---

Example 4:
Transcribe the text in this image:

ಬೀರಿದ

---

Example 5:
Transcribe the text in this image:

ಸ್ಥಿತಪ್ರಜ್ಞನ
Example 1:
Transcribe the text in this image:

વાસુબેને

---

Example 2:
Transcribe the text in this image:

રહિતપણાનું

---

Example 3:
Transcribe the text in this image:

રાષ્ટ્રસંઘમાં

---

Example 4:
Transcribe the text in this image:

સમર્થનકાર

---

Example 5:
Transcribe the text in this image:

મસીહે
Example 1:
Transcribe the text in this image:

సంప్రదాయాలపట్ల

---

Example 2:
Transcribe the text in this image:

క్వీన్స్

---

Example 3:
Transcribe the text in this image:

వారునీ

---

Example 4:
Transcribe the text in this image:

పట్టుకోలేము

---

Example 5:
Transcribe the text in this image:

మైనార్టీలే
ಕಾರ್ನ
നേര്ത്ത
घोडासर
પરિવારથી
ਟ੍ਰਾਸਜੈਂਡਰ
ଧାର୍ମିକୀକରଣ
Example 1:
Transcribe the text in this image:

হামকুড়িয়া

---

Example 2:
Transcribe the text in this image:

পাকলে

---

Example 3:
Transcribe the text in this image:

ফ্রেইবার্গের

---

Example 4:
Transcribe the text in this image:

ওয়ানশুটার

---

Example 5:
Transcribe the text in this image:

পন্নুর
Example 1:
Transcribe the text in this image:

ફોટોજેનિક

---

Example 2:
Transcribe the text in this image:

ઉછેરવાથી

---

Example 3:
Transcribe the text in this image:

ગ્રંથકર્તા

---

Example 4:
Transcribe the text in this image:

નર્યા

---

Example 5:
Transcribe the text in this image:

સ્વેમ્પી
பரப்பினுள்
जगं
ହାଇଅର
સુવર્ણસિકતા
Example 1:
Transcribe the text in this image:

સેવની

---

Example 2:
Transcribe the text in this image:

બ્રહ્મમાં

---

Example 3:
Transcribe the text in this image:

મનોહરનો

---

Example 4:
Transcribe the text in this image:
== == ==
* EXERCISE *
Retype every line of the material exactly as given.

* RESPONSE TO THE EXERCISE *
---

Example 4:
Transcribe the text in this image:

ಬೀರಿದ

---

Example 5:
Transcribe the text in this image:

ಸ್ಥಿತಪ್ರಜ್ಞನ
Example 1:
Transcribe the text in this image:

વાસુબેને

---

Example 2:
Transcribe the text in this image:

રહિતપણાનું

---

Example 3:
Transcribe the text in this image:

રાષ્ટ્રસંઘમાં

---

Example 4:
Transcribe the text in this image:

સમર્થનકાર

---

Example 5:
Transcribe the text in this image:

મસીહે
Example 1:
Transcribe the text in this image:

సంప్రదాయాలపట్ల

---

Example 2:
Transcribe the text in this image:

క్వీన్స్

---

Example 3:
Transcribe the text in this image:

వారునీ

---

Example 4:
Transcribe the text in this image:

పట్టుకోలేము

---

Example 5:
Transcribe the text in this image:

మైనార్టీలే
ಕಾರ್ನ
നേര്ത്ത
घोडासर
પરિવારથી
ਟ੍ਰਾਸਜੈਂਡਰ
ଧାର୍ମିକୀକରଣ
Example 1:
Transcribe the text in this image:

হামকুড়িয়া

---

Example 2:
Transcribe the text in this image:

পাকলে

---

Example 3:
Transcribe the text in this image:

ফ্রেইবার্গের

---

Example 4:
Transcribe the text in this image:

ওয়ানশুটার

---

Example 5:
Transcribe the text in this image:

পন্নুর
Example 1:
Transcribe the text in this image:

ફોટોજેનિક

---

Example 2:
Transcribe the text in this image:

ઉછેરવાથી

---

Example 3:
Transcribe the text in this image:

ગ્રંથકર્તા

---

Example 4:
Transcribe the text in this image:

નર્યા

---

Example 5:
Transcribe the text in this image:

સ્વેમ્પી
பரப்பினுள்
जगं
ହାଇଅର
સુવર્ણસિકતા
Example 1:
Transcribe the text in this image:

સેવની

---

Example 2:
Transcribe the text in this image:

બ્રહ્મમાં

---

Example 3:
Transcribe the text in this image:

મનોહરનો

---

Example 4:
Transcribe the text in this image:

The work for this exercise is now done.